The report showed mixed performances for various categories. While auto and vehicle dealer sales rose, areas related to home sales fell.

Sales at clothing and accessory stores rose 0.9%, while electronics and appliance stores posted a 0.4% gain. Online sales rose 0.8%. But business at building material and garden supplies fell 0.8%. Sales at gas stations were down 2.2%.

The retail sales data also offers only a partial look at consumer spending because it excludes things like travel and lodging. However at restaurants, the lone service category tracked in the monthly retail sales report, sales fell 0.4% in May.

A strong job market and rising wages have fueled household spending but spending remains choppy in the face of rising credit costs and still high inflation, though it has eased. To give shoppers some relief, Target, Walmart and other chains have rolled out price cuts — some permanent, others temporary, heading into the summer months.

Impact of Inflation and Interest Rates on Consumer Sentiment

Earlier this month, the government reported that America’s employers added a robust 272,000 jobs in May, accelerating from April and an indicator that companies are still bullish enough in the economy to keep hiring despite stubbornly high interest rates.

The government’s report on consumer inflation last week, showed how inflation cooled substantially in May, as the cost of gasoline, new cars, and even car insurance fell.

Consumer prices excluding volatile food and energy costs — the closely watched “core” index — rose 0.2% from April to May, the government said last week. That was down from 0.3% the previous month and was the smallest increase since October. Measured from a year earlier, prices increased 3.3%, less than the 3.6% gain a month earlier.

Federal Reserve officials said last week after the report came out that inflation has fallen further toward their target level in recent months but signaled that they expect to cut their benchmark interest rate just once this year.

Still, anxiety over still stubborn inflation helped drive down U.S. consumer sentiment for the third consecutive month. The University of Michigan’s consumer sentiment index, released Friday in a preliminary version, dropped to 65.6 this month from a final reading of 69.1 in May.

Retail executives say shoppers are still buying, but they’re being choosy about what they spend their money on.
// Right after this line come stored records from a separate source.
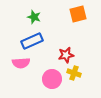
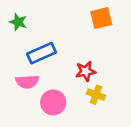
green star: (34, 17) -> (18, 22), moved
pink circle: (52, 79) -> (53, 102), moved

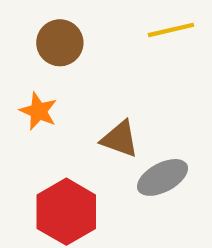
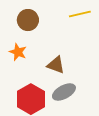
gray ellipse: (162, 177) -> (64, 92), moved

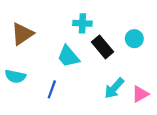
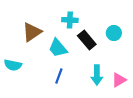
brown triangle: (22, 34) -> (32, 32), moved
cyan arrow: (114, 88) -> (97, 75), turned -42
blue line: (52, 89) -> (59, 76), moved

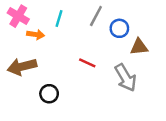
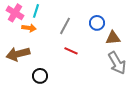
gray line: (96, 16) -> (65, 26), moved
cyan line: (59, 18) -> (36, 11), moved
gray arrow: (126, 78) -> (117, 63), moved

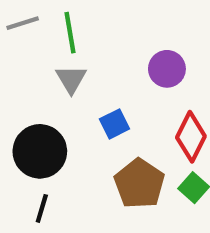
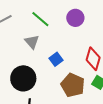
green line: (70, 33) -> (40, 19), moved, turned -30
purple circle: (167, 69) -> (75, 18), moved

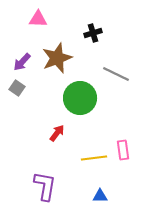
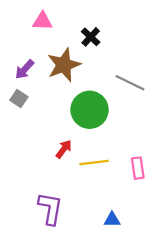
black cross: (93, 33) -> (91, 37), moved, turned -30
yellow line: (94, 158) -> (94, 162), moved

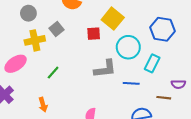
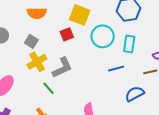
yellow cross: (35, 40) -> (37, 62), moved
gray L-shape: (105, 69) -> (62, 68), moved
green line: (53, 73) -> (49, 88), moved, turned -64

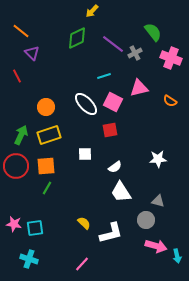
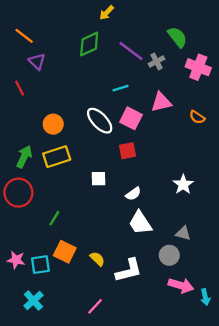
white star: (158, 159) -> (183, 184), turned -30
orange square: (46, 166) -> (65, 252), moved, turned 30
cyan cross: (29, 259) -> (33, 301), turned 30

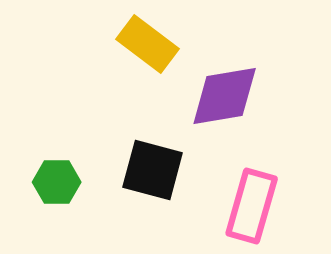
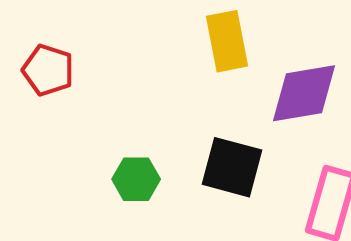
yellow rectangle: (148, 44) -> (227, 41), turned 42

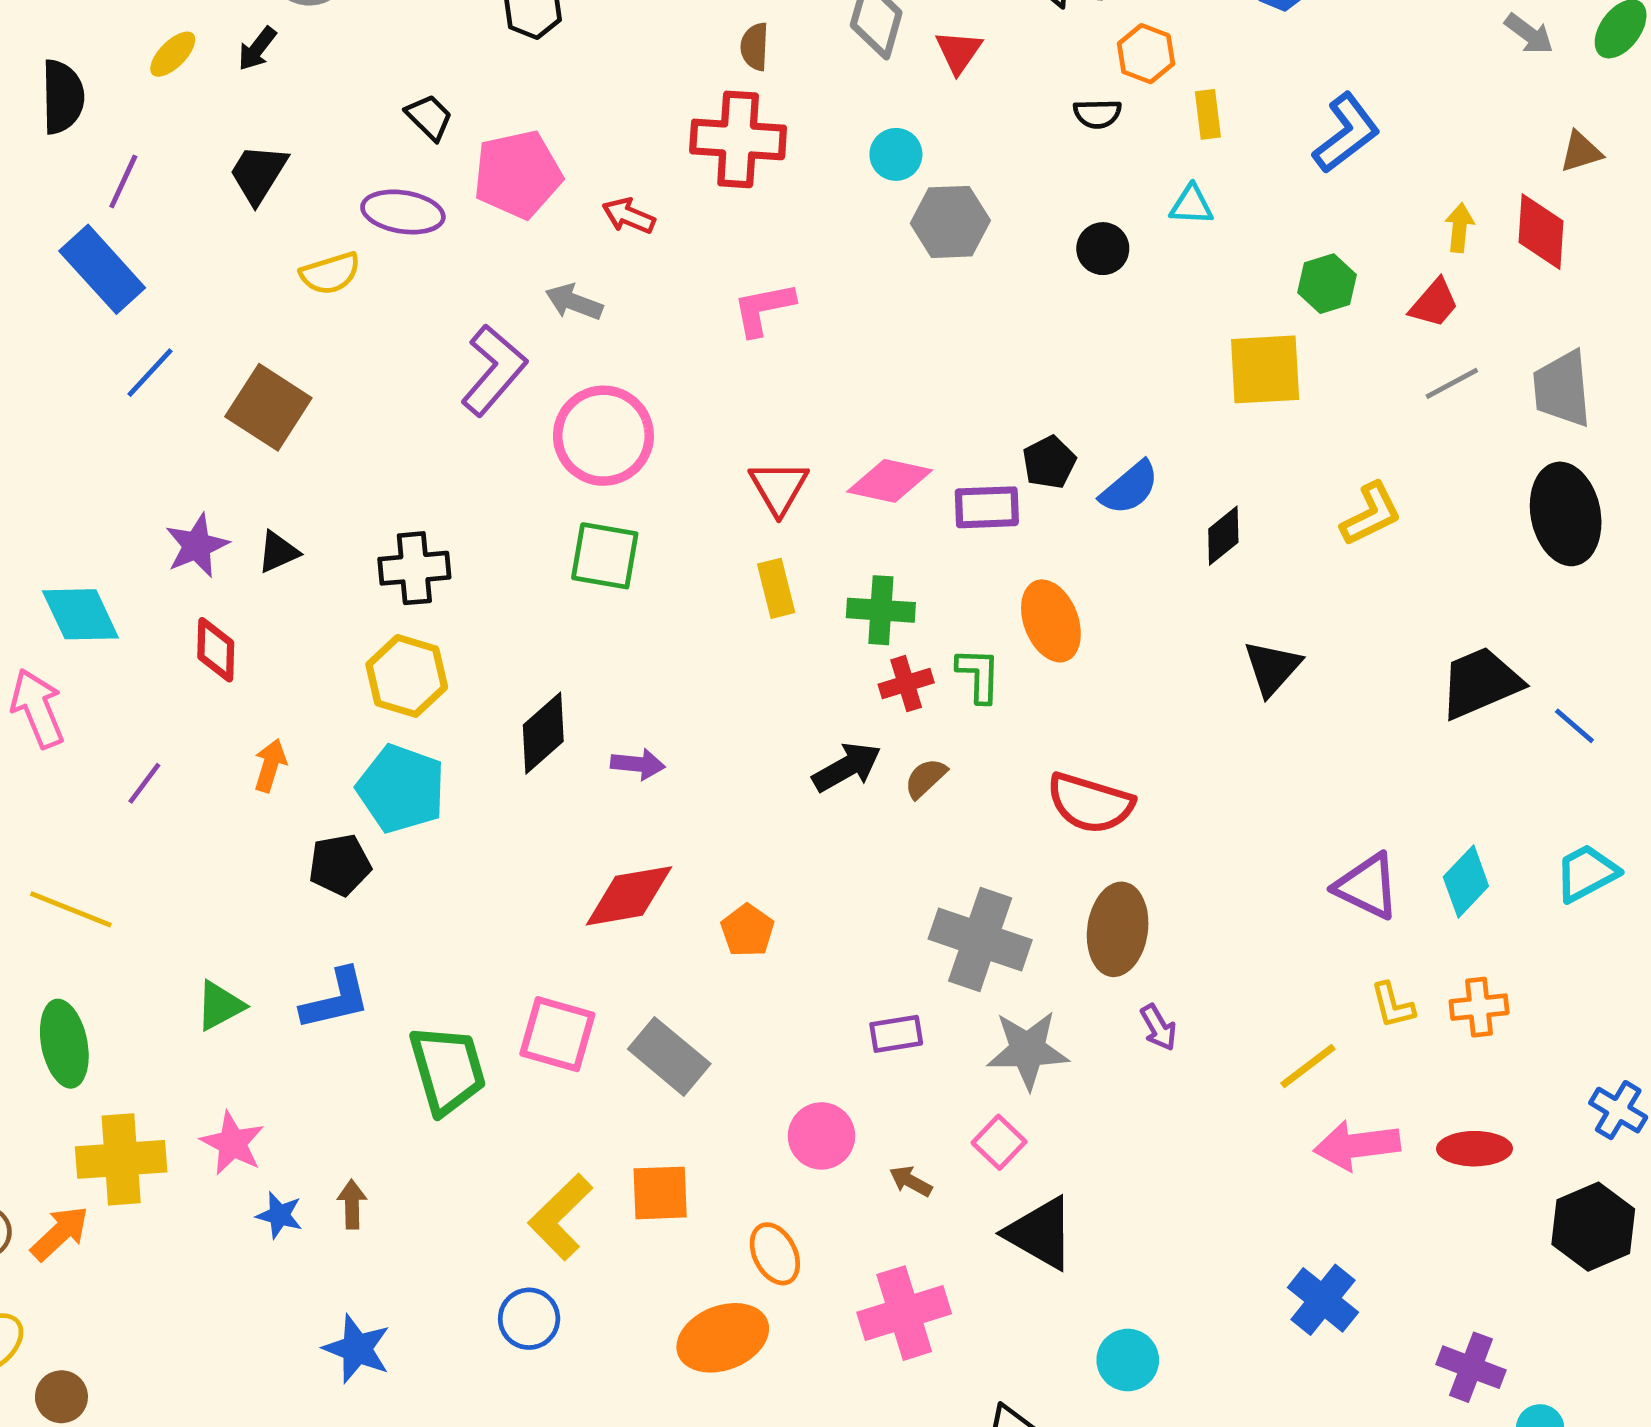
Darren Rebelez, president and CEO of Ankeny, Iowa-based Casey’s Casey’s General Stores, Inc. which operates more than 2,600 convenience stores in 17 Midwestern states, noted shoppers remain resilient, but the company is also in a sweet spot. Roughly 25% of the chain’s customers have household income of less than $50,000, and seven of the bottom 10 most affordable states are in the stores’ footprint so customers can stretch their dollars further.

Still, Rebelez says customers are making choices like shifting away from candy because of skyrocketing cocoa prices and moving into baked goods like cookies, brownies and donuts. They’re also buying less bottled soda in favor of cheaper soda fountain beverages.

“They’re not giving up on their indulgences,” he said. “They’re just choosing to spend it differently so they can get a little more value for the money.”

Companies are also ramping up experiences as customers shift more of their money to services over buying stuff.

This spring, Lowe’s Inc, the nation’s second-largest home improvement retailer behind Home Depot, signed a multiyear agreement with Argentine professional soccer player Lionel Messi, Inter Miami CF and the upcoming soccer tournament Conmebol Copa América USA to play a role in its marketing and advertising campaigns.

Lowe’s is hoping to win over soccer fans with signage and in-stadium activations and community programming at a time when many shoppers are jumping around to different home improvement retailers for their projects and show no signs of loyalty. For example, select Lowe’s stores will host Conmebol Copa América watch parties.

“It’s a significant opportunity for us to grow,” said Jennifer Wilson, Lowe’s chief marketing officer said. “And so this is also an effort for us to make that relationship stickier.”